Inherited Assets and Divorce
Since the landmark case of White V White [2000] UKHL 54, there has been an on-going debate about how the family courts should treat inherited assets upon divorce. Treatment of inherited assets by the courts is far from predictable and is often reflective of the opinion of Lord Nicholls who stated that 'pre-marital property should be treated differently upon divorce because it represents a contribution made by one party which is unmatched by an equivalent contribution made by another'. There is no rules in relation to what happens to inherited assets in divorce. It is for the Judge to decide ‘how important it is in the particular case'.
It is generally agreed that in a ‘needs case’, where there are limited monies or other assets to meet the needs of both parties, an inherited asset will carry very little weight in proceedings. However the longer a marriage survives, the more likely it is that the inherited assets will be absorbed into what is called the "matrimonial pot" or ‘’family assets’’. The court's attitude towards this can be illustrated in a series of recent medium and big money divorce cases.
The case of N v N (Ancillary Relief) [2010] EWHC 717 (Fam) concerned a 30 year marriage. Charles J thought the value of the inherited asset in question was important when considering the extent to which there should be departure from equality. In this case the wife was awarded approximately 32% of the total assets. Charles J’s reasoning reflected his desire to ensure that such assets be passed on to be enjoyed by the next generation.

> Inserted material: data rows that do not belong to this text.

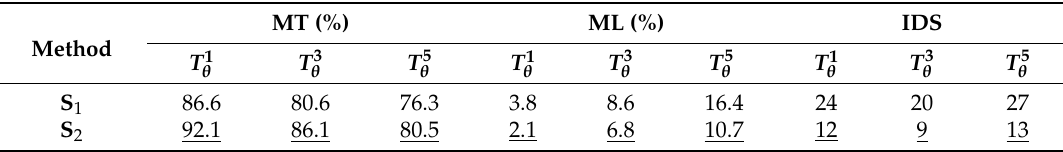
Table 4. Comparison of tracking results on sequence EgTest02 with different detection thresholds T v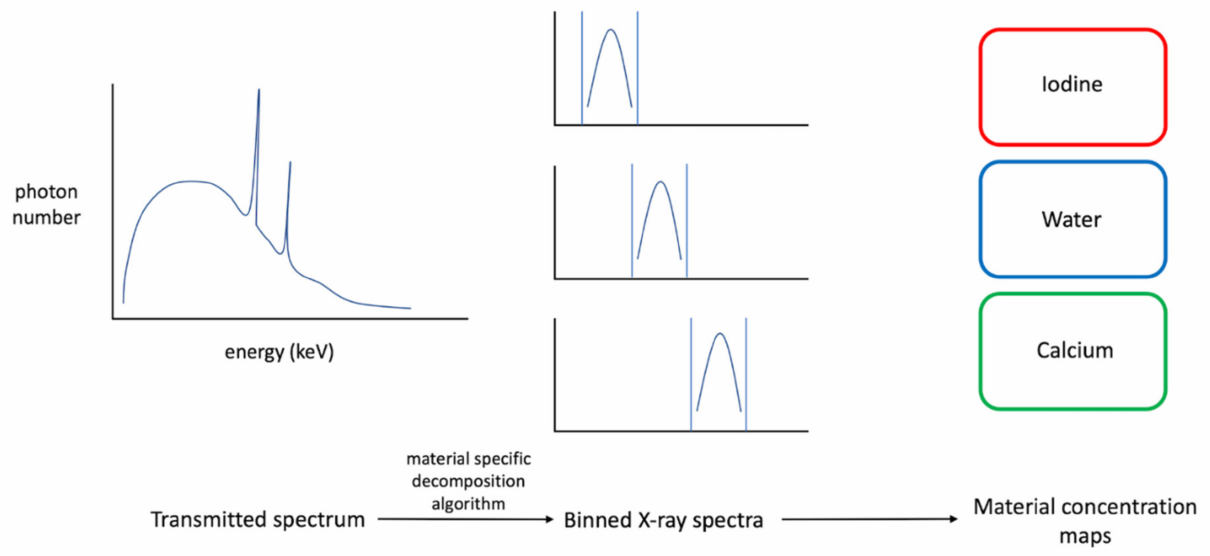
Figure 2. Graphical representation of the ability of the photon-counting system to determine different energy spectra. In particular, the system is capable, by subtracting the raw CT data with defined low-energy thresholds to obtain differentiated data based on the “energy bin” to which it belongs and produce different maps based on the concentration of the materials under examination after spectrum processing by specific material decomposition algorithm (e.g., iodine, water, and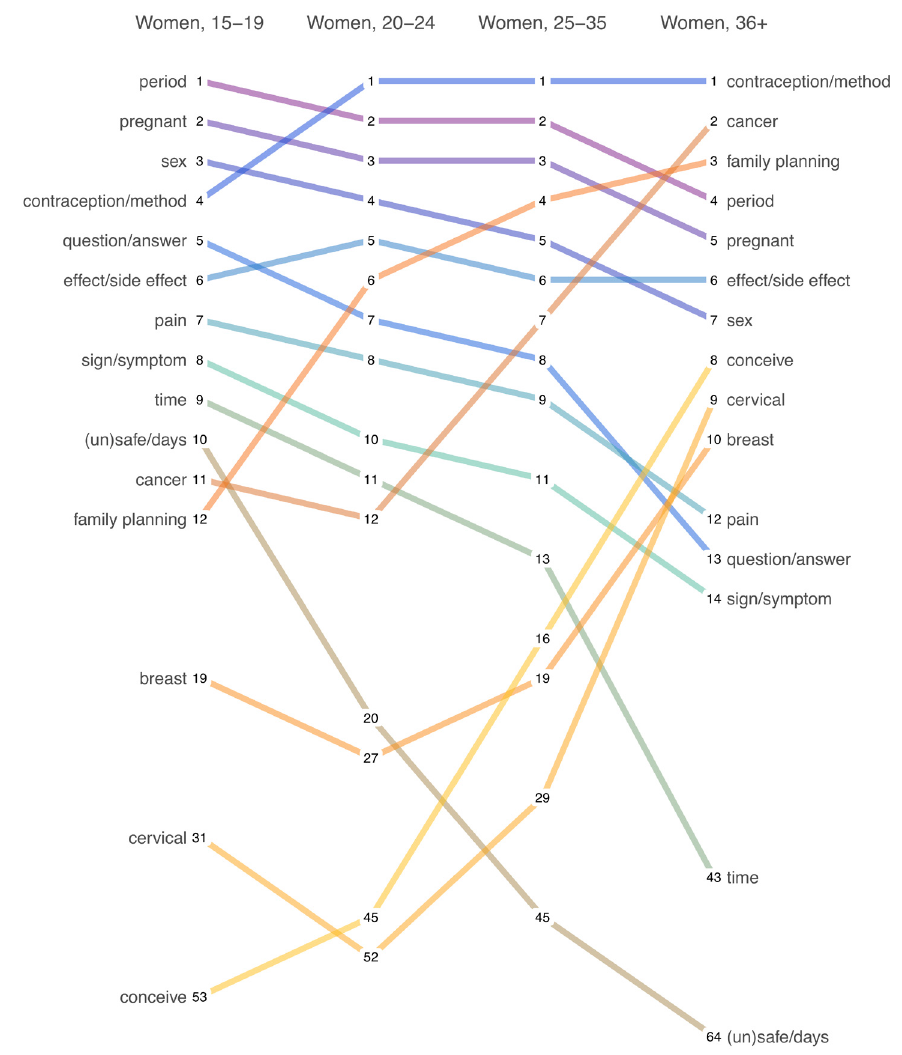
Figure 6. Rank order of the most common words used in incoming messages (English) by age category, women. This is a forced-rank chart because two words could have the same frequency of usage, but no ties are awarded.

In the recent Court of Appeal case of N v F [2011] EWHC 586 Fam, Mr Justice Mostyn gave an explanation of what he believed to be the correct approach for the family courts to take. The case involved a 16 year marriage with marital assets totalling around £9.7m and pre-marital assets totalling around £2.1m. It was recognised that the treatment of inherited assets by the courts was fact specific and discretionary. Mostyn J noted that there were two schools of thought as to how inherited assets should be treated. Firstly, the courts could simply adjust the overall award from 50% accordingly; however a two step approach was more appropriate. The importance of inherited assets upon divorce should be decided based on how intermingled they become during the marriage with other marital property. The court should then go on to decide how much of the pre-marital property should be excluded from the total assets and then divide the remaining matrimonial property fairly based on the yardstick of equality and each party’s needs. In this case the judge excluded £1m (as opposed to £2.1m) of the overall assets and divided the remainder equally. The judge acknowledged that the 44.7% award made to the wife was particularly high due to the impact of her lifestyle needs. Although this is a big money case, meeting each party needs still has an overarching importance as illustrated in the case of K v L [2011] EWCA Civ 550. In this case the wife had a £57.4m share in a family business that she inherited 20 years prior to marriage and which had always been kept separate from marital assets. This made up a very high percentage of the total assets and despite this wealth the couple had lived quite a modest lifestyle. The courts surprisingly went on to award the husband a relatively modest sum of £5m despite their 20 year marriage and the wife’s assets. Wilson LJ held that 'recognising the wife's important and unmatched financial contribution in the present case did not discriminate between parties' and a substantive difference in contribution was rightly reflected in the awards given.
The different attitudes of the courts do inevitably create some uncertainty and unpredictability where these issues arise. The best way for any individual bringing inherited assets into the marriage, where practicable, may be to keep such assets "separate" , so that if the day comes, it can be argued that they have never constituted a real part of the 'matrimonial pot'. Alternatively pre-nuptial and even post-nuptial agreements are being given increasingly more weight. Making a prior agreement detailing what will happen to the inherited assets should divorce occur may be very helpful in assisting the court when it decides how the finances should be divided on divorce.